Victoria hoped they were too deaf to hear her wet shoe squeaking as she crept back over to the fence.
“We’ve got her cornered, dear,” her husband said, but his tone was doubtful.
Tired of this farce, Victoria heaved herself back over the fence.
She ran over and smashed their heads together to end their miserable old lives, then returned to the driveway.
It felt wrong to murder the two young women while they were so distraught, but they felt just as evil as the others to her.

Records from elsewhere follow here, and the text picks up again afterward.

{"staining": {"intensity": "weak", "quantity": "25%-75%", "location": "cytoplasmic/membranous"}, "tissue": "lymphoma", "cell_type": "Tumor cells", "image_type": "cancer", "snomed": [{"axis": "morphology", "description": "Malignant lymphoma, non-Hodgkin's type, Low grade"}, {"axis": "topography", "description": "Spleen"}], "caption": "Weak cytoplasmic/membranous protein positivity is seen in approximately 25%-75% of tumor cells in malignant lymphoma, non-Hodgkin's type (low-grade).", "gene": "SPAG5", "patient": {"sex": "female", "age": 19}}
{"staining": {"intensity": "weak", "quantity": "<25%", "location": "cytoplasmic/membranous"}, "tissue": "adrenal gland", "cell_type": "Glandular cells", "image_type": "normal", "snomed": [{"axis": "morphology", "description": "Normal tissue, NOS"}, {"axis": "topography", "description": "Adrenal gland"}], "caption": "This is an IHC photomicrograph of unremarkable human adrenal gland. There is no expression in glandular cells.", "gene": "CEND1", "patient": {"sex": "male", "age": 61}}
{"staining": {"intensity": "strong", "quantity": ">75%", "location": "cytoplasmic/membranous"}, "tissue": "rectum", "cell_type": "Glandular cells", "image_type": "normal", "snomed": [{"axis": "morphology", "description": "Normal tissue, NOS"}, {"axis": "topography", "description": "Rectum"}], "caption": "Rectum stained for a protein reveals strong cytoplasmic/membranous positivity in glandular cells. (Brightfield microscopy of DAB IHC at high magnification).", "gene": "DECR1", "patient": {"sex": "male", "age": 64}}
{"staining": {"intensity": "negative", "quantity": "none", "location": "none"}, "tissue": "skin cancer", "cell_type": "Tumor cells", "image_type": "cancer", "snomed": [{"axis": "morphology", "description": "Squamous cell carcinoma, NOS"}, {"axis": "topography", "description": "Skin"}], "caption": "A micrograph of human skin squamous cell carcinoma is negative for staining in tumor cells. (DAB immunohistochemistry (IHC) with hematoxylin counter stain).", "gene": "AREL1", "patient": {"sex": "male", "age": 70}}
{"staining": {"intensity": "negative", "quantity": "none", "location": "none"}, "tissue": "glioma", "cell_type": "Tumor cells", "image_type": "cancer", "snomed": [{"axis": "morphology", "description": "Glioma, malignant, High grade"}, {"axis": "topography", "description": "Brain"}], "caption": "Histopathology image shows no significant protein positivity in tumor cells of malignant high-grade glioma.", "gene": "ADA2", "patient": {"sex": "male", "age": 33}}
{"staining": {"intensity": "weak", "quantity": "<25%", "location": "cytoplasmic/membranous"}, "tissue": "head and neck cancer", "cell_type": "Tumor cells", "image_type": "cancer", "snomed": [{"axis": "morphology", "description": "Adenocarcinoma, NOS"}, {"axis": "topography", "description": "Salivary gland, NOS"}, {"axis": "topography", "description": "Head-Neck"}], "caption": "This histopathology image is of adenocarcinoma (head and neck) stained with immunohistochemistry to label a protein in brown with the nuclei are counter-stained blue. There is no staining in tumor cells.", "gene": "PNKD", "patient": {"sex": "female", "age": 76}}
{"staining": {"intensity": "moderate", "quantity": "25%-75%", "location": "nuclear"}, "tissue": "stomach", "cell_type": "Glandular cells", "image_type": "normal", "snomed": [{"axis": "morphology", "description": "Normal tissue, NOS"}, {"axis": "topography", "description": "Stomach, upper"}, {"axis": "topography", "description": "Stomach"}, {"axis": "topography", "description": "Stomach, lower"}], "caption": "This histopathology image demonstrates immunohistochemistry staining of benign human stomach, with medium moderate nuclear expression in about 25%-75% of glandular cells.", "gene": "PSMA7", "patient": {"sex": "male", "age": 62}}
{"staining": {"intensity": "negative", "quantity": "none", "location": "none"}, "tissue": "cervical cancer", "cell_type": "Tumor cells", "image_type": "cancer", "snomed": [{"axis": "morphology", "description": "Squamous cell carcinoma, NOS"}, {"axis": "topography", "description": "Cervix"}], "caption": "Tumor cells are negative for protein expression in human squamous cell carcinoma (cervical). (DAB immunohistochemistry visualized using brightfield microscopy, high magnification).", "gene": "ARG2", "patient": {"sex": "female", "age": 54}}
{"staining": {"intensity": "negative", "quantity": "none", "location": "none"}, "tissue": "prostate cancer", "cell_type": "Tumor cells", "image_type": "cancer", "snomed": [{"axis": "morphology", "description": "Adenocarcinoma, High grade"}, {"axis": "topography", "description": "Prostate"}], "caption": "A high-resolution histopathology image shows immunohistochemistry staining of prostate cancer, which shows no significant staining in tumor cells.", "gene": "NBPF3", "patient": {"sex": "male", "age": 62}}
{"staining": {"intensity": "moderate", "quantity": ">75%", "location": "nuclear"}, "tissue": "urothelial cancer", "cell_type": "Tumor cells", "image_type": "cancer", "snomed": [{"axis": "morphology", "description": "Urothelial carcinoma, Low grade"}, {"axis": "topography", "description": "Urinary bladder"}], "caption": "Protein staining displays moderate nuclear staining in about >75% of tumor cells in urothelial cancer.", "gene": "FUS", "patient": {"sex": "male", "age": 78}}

Victoria gave them a quick, merciful death by bashing their heads together before they were aware they were in danger.
“The people in the black truck will be safe when they come back this way,” Victoria said, wrinkling her nose at the smell of corpse juice that still wafted from her shoe.
“I’m sure they’d shower me with thanks if they knew,” she added.
In reality, they’d probably try to shoot her, then steal her clothes.
Snickering beneath her breath, she grabbed her bags and resumed her journey. She remained on high alert, watching for the black truck and for lunatics. In the back of her mind, she was also scanning for the being who’d brushed her mind twice.
Plenty of people were hiding in the burbs as she passed through them. That would change once their food ran out. They would have to find a way to provide for themselves soon, or they would starve to death.
“A new government will form and force people into food production,” she figured.
Victoria couldn’t see any of the fools she’d run into so far picking crops or working in canning factories.
They were too crazy right now. Maybe they’d regain their sanity if their paranoia subsided, but she was doubtful.
The only scenario she could envision was for the remaining population to be rounded up. They would be allocated jobs whether they liked it or not. It wasn’t just her country that would be facing a grim future. All nations would be in the same boat.
“They’ll either sink like the fudging Titanic, or figure out how to get everything working again,” she said.
Used to talking to herself from spending so much time alone, Victoria didn’t think she was actually going crazy.
She hoped not anyway. If so, she would be less dangerous if she holed up in the mountains.
Someone like her could do a lot of damage if she went on a killing spree.